*** EXERCISE INPUT Section Begins ***

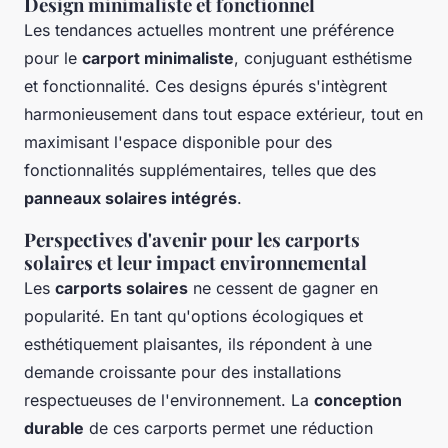
Design minimaliste et fonctionnel
Les tendances actuelles montrent une préférence
pour le
carport minimaliste
, conjuguant esthétisme
et fonctionnalité. Ces designs épurés s'intègrent
harmonieusement dans tout espace extérieur, tout en
maximisant l'espace disponible pour des
fonctionnalités supplémentaires, telles que des
panneaux solaires intégrés
.
Perspectives d'avenir pour les carports
solaires et leur impact environnemental
Les
carports solaires
ne cessent de gagner en
popularité. En tant qu'options écologiques et
esthétiquement plaisantes, ils répondent à une
demande croissante pour des installations
respectueuses de l'environnement. La
conception
durable
de ces carports permet une réduction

*** EXERCISE INPUT Section Ends ***

Return, from the entries, each line that holds "espace".

▶ RESPONSE AREA
harmonieusement dans tout espace extérieur, tout en
maximisant l'espace disponible pour des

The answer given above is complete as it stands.